Daha da vahimi: Yeni bir ad altında, Anayasa Mahkemesi’nin daha önce iptal ettiği yaptırımlar yeniden mümkün hale getiriliyor. Bu sadece Anayasa’ya aykırı değil, aynı zamanda acımasızca.

Somut sonuçlar: Daha fazla denetim, daha az destek
Jobcenter’lar zaten kronik biçimde yetersiz finanse ediliyor. Şimdi artan denetimler, daha fazla bürokrasi ve personel ihtiyacı anlamına geliyor. Bunun için gereken kaynaklar ise doğrudan uyum ve istihdam desteklerinden kesiliyor. Aslında eğitim, nitelik kazandırma ve destek için ayrılması gereken paralar, yaptırımlar için kullanılıyor.

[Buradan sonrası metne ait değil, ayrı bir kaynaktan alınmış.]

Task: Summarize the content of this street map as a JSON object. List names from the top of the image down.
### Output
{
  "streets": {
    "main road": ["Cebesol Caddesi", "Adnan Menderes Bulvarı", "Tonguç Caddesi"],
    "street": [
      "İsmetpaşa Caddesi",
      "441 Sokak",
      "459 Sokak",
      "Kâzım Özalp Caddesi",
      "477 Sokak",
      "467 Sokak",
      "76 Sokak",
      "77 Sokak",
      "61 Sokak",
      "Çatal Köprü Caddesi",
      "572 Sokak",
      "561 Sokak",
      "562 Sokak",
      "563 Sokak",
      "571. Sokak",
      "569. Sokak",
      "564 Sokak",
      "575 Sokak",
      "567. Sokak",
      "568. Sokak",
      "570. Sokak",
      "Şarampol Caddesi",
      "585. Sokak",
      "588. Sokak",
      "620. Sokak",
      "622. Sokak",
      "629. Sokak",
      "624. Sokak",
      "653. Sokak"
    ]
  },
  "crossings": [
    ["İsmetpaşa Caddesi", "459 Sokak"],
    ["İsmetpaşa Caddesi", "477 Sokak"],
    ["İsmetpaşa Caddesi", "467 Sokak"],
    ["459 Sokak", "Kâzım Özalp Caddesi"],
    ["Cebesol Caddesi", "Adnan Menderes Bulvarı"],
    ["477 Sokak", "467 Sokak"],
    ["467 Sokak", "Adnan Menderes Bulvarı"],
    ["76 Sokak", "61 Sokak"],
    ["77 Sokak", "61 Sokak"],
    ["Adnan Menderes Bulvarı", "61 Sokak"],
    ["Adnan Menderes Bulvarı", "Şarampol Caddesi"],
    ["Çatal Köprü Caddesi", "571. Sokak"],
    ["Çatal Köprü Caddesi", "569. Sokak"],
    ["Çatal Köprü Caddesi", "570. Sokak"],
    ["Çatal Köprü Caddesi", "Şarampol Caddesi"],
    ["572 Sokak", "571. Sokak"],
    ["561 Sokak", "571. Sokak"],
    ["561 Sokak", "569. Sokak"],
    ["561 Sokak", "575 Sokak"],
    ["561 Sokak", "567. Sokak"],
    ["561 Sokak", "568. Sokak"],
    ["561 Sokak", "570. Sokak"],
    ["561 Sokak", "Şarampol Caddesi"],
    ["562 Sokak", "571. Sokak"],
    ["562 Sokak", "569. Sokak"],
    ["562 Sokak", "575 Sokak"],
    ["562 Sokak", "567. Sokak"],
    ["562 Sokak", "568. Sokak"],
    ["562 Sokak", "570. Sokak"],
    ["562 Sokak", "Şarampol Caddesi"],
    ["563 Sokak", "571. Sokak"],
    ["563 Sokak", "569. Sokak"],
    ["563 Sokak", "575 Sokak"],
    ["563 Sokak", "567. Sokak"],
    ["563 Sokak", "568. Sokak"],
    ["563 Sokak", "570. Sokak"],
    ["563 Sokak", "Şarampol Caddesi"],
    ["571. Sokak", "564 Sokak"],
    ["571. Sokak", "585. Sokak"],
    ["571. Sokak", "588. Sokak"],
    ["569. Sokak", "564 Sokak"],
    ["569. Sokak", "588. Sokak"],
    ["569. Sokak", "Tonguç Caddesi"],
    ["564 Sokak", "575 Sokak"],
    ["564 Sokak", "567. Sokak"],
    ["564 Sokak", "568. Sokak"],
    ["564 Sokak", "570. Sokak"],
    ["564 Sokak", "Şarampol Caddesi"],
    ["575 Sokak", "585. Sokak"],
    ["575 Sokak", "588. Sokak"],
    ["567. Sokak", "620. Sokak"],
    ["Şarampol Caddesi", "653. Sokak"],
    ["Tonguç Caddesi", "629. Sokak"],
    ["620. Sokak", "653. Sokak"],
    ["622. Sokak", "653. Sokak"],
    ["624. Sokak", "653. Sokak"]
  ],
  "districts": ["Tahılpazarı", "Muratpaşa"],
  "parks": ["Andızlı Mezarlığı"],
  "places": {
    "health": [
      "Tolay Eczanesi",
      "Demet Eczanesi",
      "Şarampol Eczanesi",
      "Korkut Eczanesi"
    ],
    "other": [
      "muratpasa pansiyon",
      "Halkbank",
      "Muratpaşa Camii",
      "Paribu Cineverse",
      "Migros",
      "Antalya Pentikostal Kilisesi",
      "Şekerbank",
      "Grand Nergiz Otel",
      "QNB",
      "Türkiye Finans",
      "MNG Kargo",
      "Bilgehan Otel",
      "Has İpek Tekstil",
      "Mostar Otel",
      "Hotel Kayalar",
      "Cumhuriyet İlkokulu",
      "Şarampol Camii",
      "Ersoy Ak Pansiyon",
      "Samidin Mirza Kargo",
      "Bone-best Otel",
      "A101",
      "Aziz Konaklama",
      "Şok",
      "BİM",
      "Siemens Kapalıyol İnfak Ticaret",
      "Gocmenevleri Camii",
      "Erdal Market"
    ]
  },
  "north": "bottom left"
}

Friedrich Merz’in vaat ettiği milyarlarca euroluk tasarruflardan geriye, varsa yoksa yaklaşık 86 milyon euro kalıyor. Ya da Yeşiller Partisi’nden Cem Özdemir’in sözleriyle:
“CDU bizi yüzsüzce kandırdı.”

Peki bu, etkilenenler için ne anlama geliyor? Anneler, gelecekte çocuklarının birinci yaş gününden sonra iş aramaya mecbur bırakılacak. Jobcenter’ların bugüne kadar tanıdığı üç yıllık çocuk yetiştirme süresi böylece fiilen ortadan kaldırılıyor – üstelik birçok çocuğun bir yaşında kreşe hazır olmadığı ve ciddi bir bakım yeri eksikliği olduğu gerçeğine rağmen. Almanya’da çocukların sürekli olarak geri plana itilmesi artık midemi bulandırıyor. Gerçek bir çocuk temel güvencesi yoksulluğu azaltabilirdi – bu yasa tasarısı ise tam tersini yapıyor.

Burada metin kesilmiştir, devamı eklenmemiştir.